As you look over the data below, please find each line where the word "cycle" appears, then copy it.

....................

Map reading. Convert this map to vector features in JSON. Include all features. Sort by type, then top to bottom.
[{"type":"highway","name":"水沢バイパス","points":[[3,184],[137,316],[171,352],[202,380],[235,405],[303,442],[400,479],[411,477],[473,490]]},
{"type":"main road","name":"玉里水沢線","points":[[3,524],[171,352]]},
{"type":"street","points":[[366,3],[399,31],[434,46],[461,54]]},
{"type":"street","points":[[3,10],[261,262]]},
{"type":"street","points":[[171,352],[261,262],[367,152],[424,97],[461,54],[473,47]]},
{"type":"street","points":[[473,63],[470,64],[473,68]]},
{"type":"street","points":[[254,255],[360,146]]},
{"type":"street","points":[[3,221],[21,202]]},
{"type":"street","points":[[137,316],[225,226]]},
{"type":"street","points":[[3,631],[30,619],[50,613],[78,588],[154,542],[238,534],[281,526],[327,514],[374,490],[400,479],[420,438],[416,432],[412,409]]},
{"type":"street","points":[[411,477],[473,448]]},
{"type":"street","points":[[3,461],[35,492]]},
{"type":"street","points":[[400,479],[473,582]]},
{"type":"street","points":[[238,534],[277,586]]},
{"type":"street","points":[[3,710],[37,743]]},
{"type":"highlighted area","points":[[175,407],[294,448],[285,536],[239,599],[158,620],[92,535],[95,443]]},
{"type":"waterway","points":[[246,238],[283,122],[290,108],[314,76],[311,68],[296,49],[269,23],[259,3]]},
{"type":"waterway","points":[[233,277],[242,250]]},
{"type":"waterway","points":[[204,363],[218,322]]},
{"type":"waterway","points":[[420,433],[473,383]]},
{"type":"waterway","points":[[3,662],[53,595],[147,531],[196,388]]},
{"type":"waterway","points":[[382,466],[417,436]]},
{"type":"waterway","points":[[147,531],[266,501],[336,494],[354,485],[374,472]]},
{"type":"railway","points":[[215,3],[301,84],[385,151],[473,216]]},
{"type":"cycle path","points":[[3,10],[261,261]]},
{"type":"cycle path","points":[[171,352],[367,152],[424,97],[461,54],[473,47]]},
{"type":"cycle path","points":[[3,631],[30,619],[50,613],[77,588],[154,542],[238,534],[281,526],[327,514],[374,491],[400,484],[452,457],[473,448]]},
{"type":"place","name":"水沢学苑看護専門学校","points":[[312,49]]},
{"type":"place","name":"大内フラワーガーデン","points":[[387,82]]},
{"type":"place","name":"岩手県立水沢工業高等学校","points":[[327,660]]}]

....................

§ **Exercise output**:
{"type":"cycle path","points":[[3,10],[261,261]]},
{"type":"cycle path","points":[[171,352],[367,152],[424,97],[461,54],[473,47]]},
{"type":"cycle path","points":[[3,631],[30,619],[50,613],[77,588],[154,542],[238,534],[281,526],[327,514],[374,491],[400,484],[452,457],[473,448]]},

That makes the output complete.